More on medical malpractice
Essentially, a medical malpractice claim exists when a physician is negligent when caring for a patient. Negligence is established when the following factors are met:
- A patient/physician relationship exists
- The physician fails to provide medical care that meets accepted standards
- The failure leads to an injury
Establishing a medical malpractice claim generally requires meeting all three of these factors. This can require a variety of evidence and expert testimony. Expert testimony is used to describe the acceptable standard and outline how the physician failed to meet this standard.
It is important to note that the physician may not be the only liable party. If the hospital did not take steps to hire competent medical professionals or failed to ensure that these professionals were properly trained to complete certain procedures, the hospital facility itself may be liable. If the physician is part of a private practice, the entire practice may be liable. If the injury is connected to a defective medical device, the manufacturer or distributor of the product may be liable.

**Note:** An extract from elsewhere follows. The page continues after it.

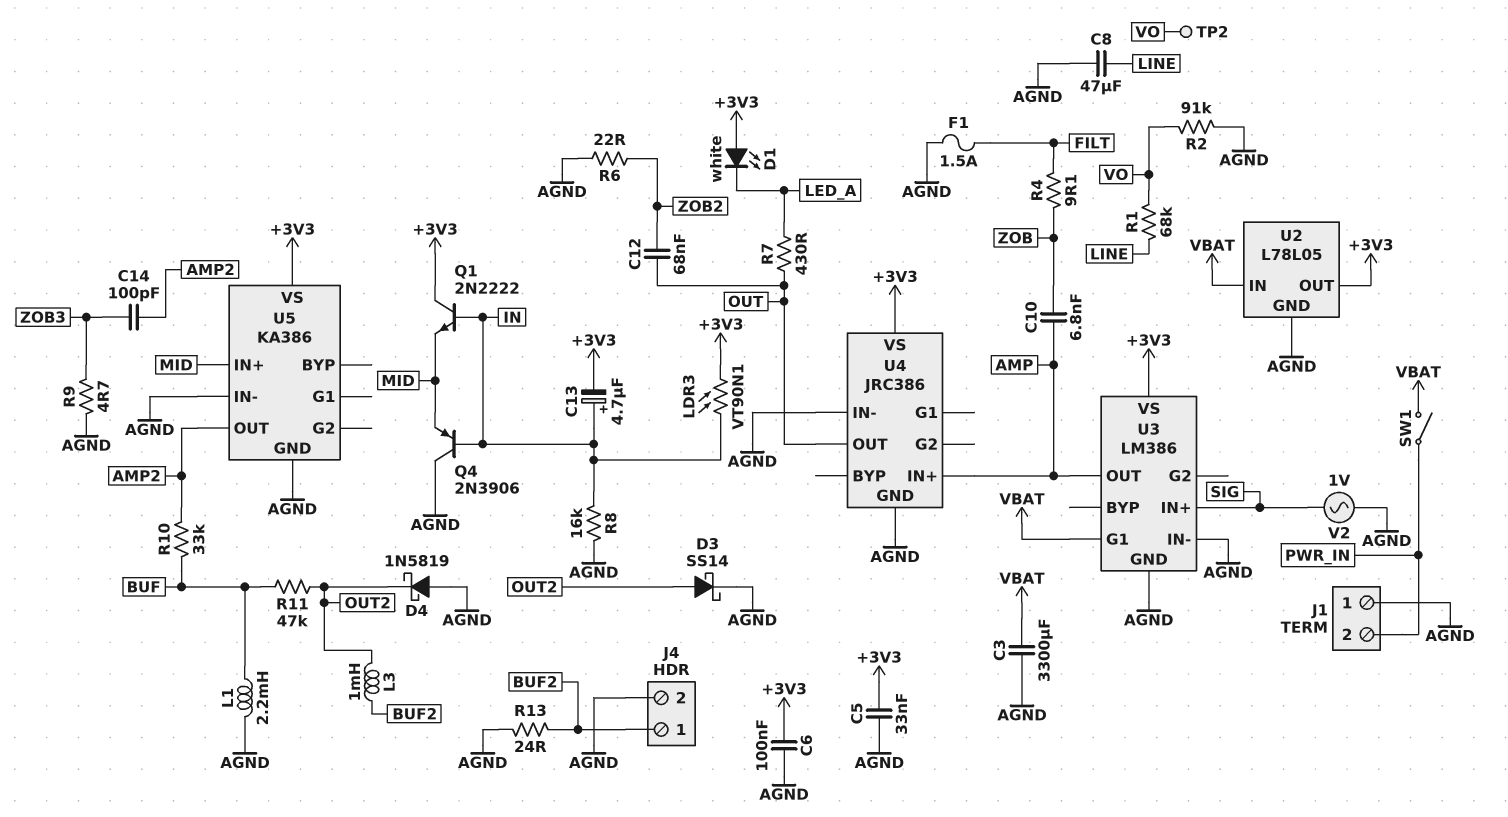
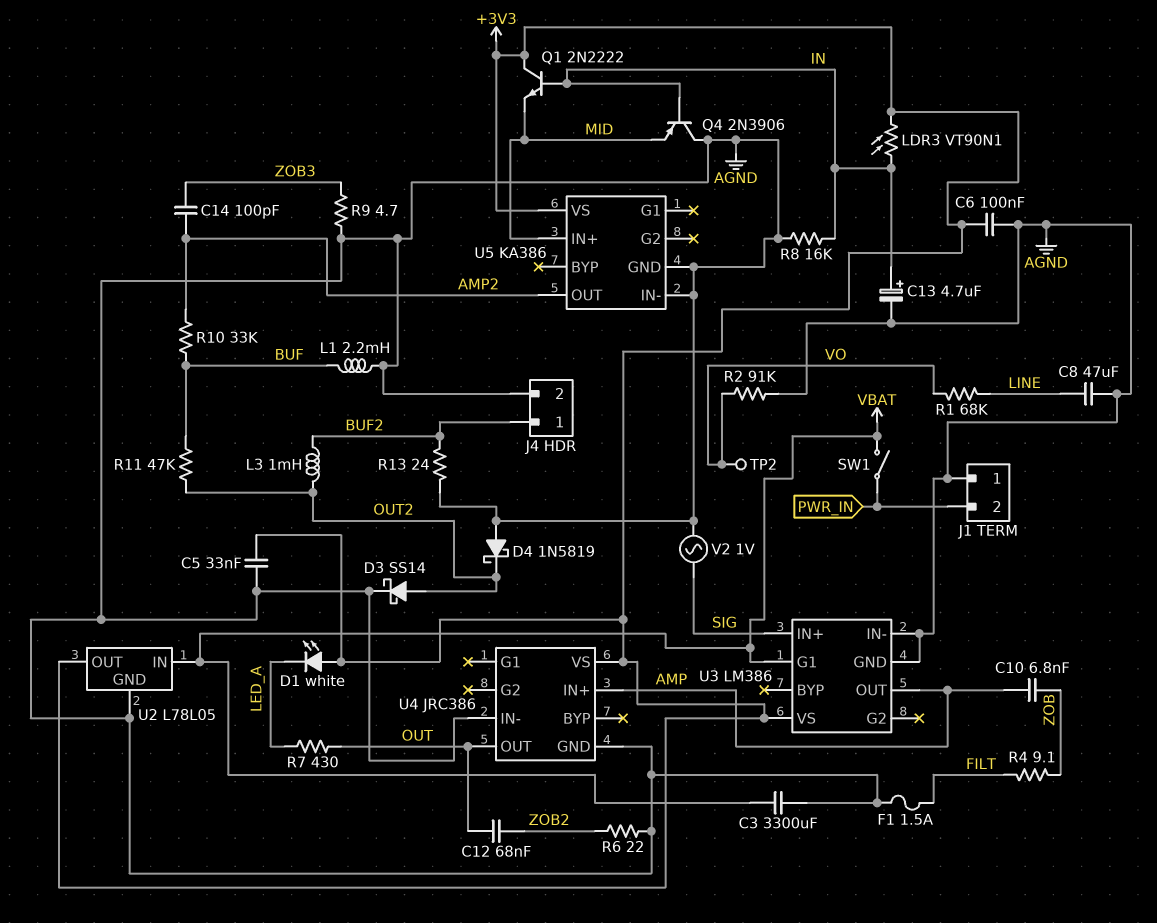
C13: 4.7uF (plus IN, minus +3V3) -> 4.7uF (plus IN, minus AGND)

Remedies are available for victims
Regardless of which party or parties are liable, those who are the victims of medical malpractice are likely eligible to receive compensation. Compensatory damages are available to cover the cost of additional medical care, rehabilitative costs and lost wages as well as, in some cases, pain and suffering awards. Depending on the details of the case, punitive damages, or those intended to punish the wrongdoer in particularly reckless or egregious cases, may also be available.
Victims are wise to seek the counsel of an experienced New York medical malpractice lawyer in a timely manner. Statute of limitations laws can apply. Generally, medical malpractice suits in New York must be filed 2 ½ years from the date of the malpractice.